Lors du processus adolescent, la rencontre avec le féminin est fondatrice, centrale pour le devenir du jeune adulte. L’équivalence entre féminin et expérience du sentiment religieux se pose à partir des éléments recueillis en entretien. Mais cette rencontre est inquiétante, ce qui peut conduire à un évitement autant par les garçons que par les filles. Et pour échapper à cette angoisse, angoisse dans le contexte d’un environnement non soutenant à la fois du féminin et du sentiment religieux, ces jeunes adolescents se réfugient dans une vision du monde archaïque que leur propose l’idéologie totalitaire de Daesh. Féminin et sentiment religieux seront refoulés, voire demeureront clivés au sein de l’appareil psychique.

En effet, si, avant leurs enfants, les parents eux-mêmes n’ont pas résolu la question du féminin, ils se trouvent dans l’impossibilité de reconnaître dans l’expérience religieuse de leur enfant une stase du processus adolescent en lien avec le féminin. Ils seraient passé à côté, malgré eux, de cette phase fondamentale pour la vie adulte humaine.
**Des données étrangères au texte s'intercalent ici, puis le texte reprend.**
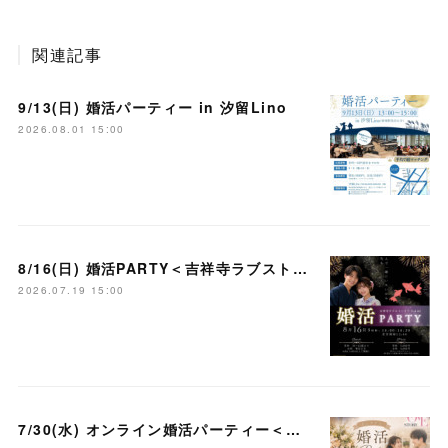
関連記事
9/13(日) 婚活パーティー in 汐留Lino
2026.08.01 15:00
8/16(日) 婚活PARTY＜吉祥寺ラブストーリー＞
2026.07.19 15:00
7/30(水) オンライン婚活パーティー＜大宮ラブストーリー＞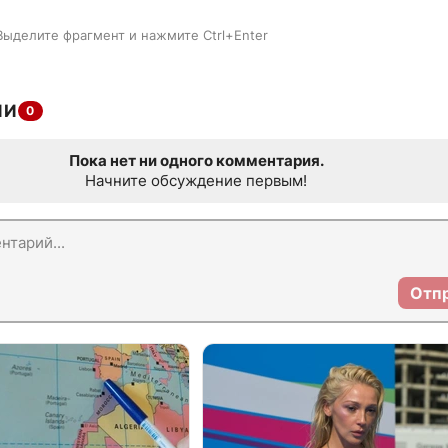
Выделите фрагмент и нажмите Ctrl+Enter
ИИ
0
Пока нет ни одного комментария.
Начните обсуждение первым!
Отп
La non reconnaissance de la conversion religieuse comme révélatrice d’un empêchement  du processus adolescent en lien avec le féminin,  concourt à son refoulement et à sa transformation par régression à l’adhésion à un discours archaïque et rassurant concernant la différence des sexes. C’est-à-dire, le discours d’embrigadement et de persuasion de Daech, autorité qui a tout du fonctionnement d’une secte, dont celui de brandir les oripeaux de la toute-puissance et de l’illusion d’une religion pour résoudre toutes les angoisses qui se présentent à la personne humaine.

Cette hypothèse originale, pas, ou peu, explorée, dans la multitude des recherches que les actes de terrorisme islamiste ont provoquées, a permis à Beatrice Dulck de soutenir, à l’Université Paris Sorbonne Nord, une thèse de doctorat en psychologie clinique : Le Djihad d’adolescents non musulmans convertis, raconté par leurs mères : du féminin des origines aux fantasmes matricides.